Short task
Copy word for word the passage from the Raynor Winn interview below, starting with "Raynor Winn on" and going on through "end of May.".

Excerpted text
Raynor Winn on the healing power of walking (and how it feels to be played by Gillian Anderson!)

Published on 13 min read

Gillian Anderson and Jason Isaacs with Moth and Raynor Winn

We were thrilled to have the opportunity to interview Raynor Winn, the author of The Salt Path, ahead of the release of the highly anticipated film adaptation. The film just like the book is exceptional, with Oscar-worthy performances from Gillian Anderson and Jason Isaacs. We wholeheartedly recommend you visit your local cinema when it is released at the end of May.

How did you feel when you learned The Salt Path was being adapted into a film? What was your reaction to Gillian Anderson being cast as you?

Raynor Winn: The film was optioned quite early on, just a few months after The Salt Path had been published and at that stage it seemed an unbelievable thing, that the option had been taken out on the book. I never for one moment thought it would actually become a film. I never really considered it, other than occasionally at book events when people from the audience would ask who would play me in a film. I’d always say Meryl Streep, and it would always descend into a conversation about dancing on the headlands and the musical. I never really thought about the film actually becoming real.

I think I was in the garden at the time when I was told it was going to be Gillian Anderson. I was quite stunned because she’s just so perfect, so beautiful, so glamorous. I couldn’t understand how she would portray me at my most raw. I went inside to tell Moth that it was going to be Gillian, and he misheard me and thought I’d said Pamela Anderson. Pamela’s done some great work lately and she’s run the ‘no-makeup’ campaign, which is brilliant, but he was just thinking of Baywatch and said, “I don’t think that’s going to work”. Gillian’s been absolutely brilliant. The casting is perfect.

[Data excerpts]
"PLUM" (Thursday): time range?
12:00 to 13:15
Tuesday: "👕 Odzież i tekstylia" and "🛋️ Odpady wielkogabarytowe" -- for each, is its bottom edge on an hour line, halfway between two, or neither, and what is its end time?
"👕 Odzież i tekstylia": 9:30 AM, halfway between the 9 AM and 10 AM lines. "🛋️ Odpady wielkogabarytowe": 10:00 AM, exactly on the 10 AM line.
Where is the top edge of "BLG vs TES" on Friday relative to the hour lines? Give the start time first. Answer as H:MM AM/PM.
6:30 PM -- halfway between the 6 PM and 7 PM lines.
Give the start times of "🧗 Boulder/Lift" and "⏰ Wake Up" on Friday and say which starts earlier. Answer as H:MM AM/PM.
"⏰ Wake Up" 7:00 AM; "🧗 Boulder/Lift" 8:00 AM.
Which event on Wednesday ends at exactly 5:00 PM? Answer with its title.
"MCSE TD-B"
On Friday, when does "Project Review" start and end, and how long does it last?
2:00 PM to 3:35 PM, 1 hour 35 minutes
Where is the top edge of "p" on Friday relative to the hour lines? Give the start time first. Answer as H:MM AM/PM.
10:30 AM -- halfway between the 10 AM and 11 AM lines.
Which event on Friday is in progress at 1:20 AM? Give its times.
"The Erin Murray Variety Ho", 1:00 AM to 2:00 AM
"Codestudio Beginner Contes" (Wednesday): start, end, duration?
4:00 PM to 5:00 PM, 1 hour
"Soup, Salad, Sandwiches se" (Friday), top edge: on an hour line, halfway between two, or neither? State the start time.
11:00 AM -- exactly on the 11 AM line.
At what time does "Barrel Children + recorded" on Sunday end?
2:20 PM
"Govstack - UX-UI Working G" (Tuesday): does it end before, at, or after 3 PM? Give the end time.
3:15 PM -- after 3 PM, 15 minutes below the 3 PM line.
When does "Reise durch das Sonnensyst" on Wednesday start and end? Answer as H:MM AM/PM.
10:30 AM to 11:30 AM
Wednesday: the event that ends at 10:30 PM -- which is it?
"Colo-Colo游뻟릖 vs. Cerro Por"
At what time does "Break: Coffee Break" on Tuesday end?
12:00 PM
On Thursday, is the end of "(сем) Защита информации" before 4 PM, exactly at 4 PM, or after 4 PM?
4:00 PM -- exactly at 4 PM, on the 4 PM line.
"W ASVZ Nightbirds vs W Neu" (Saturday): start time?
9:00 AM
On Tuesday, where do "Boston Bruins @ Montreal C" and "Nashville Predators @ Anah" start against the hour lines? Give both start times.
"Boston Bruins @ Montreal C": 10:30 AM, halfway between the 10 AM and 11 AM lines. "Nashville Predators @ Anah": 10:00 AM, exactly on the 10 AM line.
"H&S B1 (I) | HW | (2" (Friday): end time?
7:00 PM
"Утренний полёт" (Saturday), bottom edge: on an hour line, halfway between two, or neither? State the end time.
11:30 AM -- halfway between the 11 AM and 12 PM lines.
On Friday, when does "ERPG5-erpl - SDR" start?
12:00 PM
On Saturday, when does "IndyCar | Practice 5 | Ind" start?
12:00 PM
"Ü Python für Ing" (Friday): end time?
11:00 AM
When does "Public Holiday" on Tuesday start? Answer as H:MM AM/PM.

Written reply
Raynor Winn on the healing power of walking (and how it feels to be played by Gillian Anderson!)

Published on 13 min read

Gillian Anderson and Jason Isaacs with Moth and Raynor Winn

We were thrilled to have the opportunity to interview Raynor Winn, the author of The Salt Path, ahead of the release of the highly anticipated film adaptation. The film just like the book is exceptional, with Oscar-worthy performances from Gillian Anderson and Jason Isaacs. We wholeheartedly recommend you visit your local cinema when it is released at the end of May.